> [Exercise instructions]:
Return the listing below verbatim. Pictures do not belong in the copy.
====== Data for processing ======
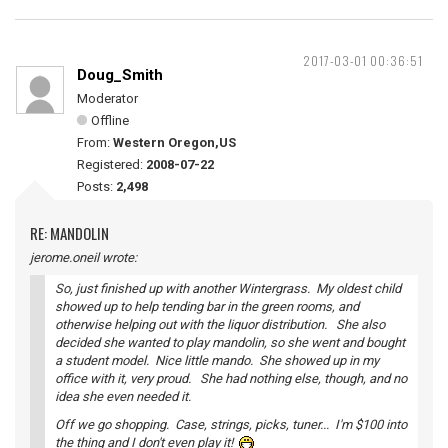
2017-03-01 00:36:51
Doug_Smith
Moderator
Offline
From:
Western Oregon,US
Registered:
2008-07-22
Posts:
2,498
RE: MANDOLIN
jerome.oneil wrote:
So, just finished up with another Wintergrass. My oldest child
showed up to help tending bar in the green rooms, and
otherwise helping out with the liquor distribution. She also
decided she wanted to play mandolin, so she went and bought
a student model. Nice little mando. She showed up in my
office with it, very proud. She had nothing else, though, and no
idea she even needed it.
Off we go shopping. Case, strings, picks, tuner... I'm $100 into
the thing and I don't even play it!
======
> [Solution below]:
2017-03-01 00:36:51
Doug_Smith
Moderator
Offline
From:
Western Oregon,US
Registered:
2008-07-22
Posts:
2,498
RE: MANDOLIN
jerome.oneil wrote:
So, just finished up with another Wintergrass. My oldest child
showed up to help tending bar in the green rooms, and
otherwise helping out with the liquor distribution. She also
decided she wanted to play mandolin, so she went and bought
a student model. Nice little mando. She showed up in my
office with it, very proud. She had nothing else, though, and no
idea she even needed it.
Off we go shopping. Case, strings, picks, tuner... I'm $100 into
the thing and I don't even play it!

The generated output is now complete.